24th Asia and South Pacific Design Automation Conference, ASPDAC 2019, pp.280 - 285
Abstract
For energy efficiency, many low-bit quantization methods for deep neural networks (DNNs) have been proposed. Among them, logarithmic quantization is being highlighted showing acceptable deep learning performance. It also simplifies high-cost multipliers as well as reducing memory footprint drastically. Meanwhile, stochastic computing (SC) was proposed for low-cost DNN acceleration and the recently proposed SC multiplier improved the accuracy and latency significantly which are main drawbacks of SC. However, in their binary-interfaced system which yet costs much less than storing all stochastic stream, quantization is basically linear as same as conventional fixed-point binary. We applied logarithmically quantized DNNs to the state-of-the-art SC multiplier and studied how it can benefit.

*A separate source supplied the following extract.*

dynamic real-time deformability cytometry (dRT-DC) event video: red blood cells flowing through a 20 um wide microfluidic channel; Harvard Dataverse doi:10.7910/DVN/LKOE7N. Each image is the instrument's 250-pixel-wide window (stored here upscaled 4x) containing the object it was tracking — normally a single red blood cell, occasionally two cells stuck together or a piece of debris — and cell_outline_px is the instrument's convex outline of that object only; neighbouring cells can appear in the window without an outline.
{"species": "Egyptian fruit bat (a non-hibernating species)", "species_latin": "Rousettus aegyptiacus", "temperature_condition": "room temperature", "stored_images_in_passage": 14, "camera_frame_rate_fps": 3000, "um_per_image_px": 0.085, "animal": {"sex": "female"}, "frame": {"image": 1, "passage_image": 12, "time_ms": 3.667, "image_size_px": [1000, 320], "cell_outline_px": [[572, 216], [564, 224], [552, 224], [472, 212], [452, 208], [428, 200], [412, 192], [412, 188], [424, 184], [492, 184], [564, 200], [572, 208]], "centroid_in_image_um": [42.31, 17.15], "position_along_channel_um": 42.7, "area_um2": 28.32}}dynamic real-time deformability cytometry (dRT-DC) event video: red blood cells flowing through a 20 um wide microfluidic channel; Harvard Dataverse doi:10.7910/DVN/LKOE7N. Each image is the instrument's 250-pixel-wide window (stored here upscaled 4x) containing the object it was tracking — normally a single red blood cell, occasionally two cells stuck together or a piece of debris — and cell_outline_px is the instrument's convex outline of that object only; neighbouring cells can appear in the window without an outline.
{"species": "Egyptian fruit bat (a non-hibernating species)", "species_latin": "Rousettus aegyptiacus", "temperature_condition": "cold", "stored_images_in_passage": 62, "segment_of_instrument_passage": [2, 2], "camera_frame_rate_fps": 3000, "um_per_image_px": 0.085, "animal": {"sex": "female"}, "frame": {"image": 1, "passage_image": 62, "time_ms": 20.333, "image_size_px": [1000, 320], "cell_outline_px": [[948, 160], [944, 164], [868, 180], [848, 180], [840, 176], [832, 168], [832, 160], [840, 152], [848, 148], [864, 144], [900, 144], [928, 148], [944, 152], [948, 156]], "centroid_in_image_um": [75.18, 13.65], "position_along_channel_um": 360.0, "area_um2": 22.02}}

We found that SC multiplication on logarithmically quantized input is more accurate and it can help fine-tuning process. Furthermore, we designed the much low-cost SC-DNN accelerator utilizing the reduced complexity of inputs. Finally, while logarithmic quantization benefits data flow, proposed architecture achieves 40% and 24% less area and power consumption than the previous SC-DNN accelerator. Its area × latency product is smaller even than the shifter based accelerator.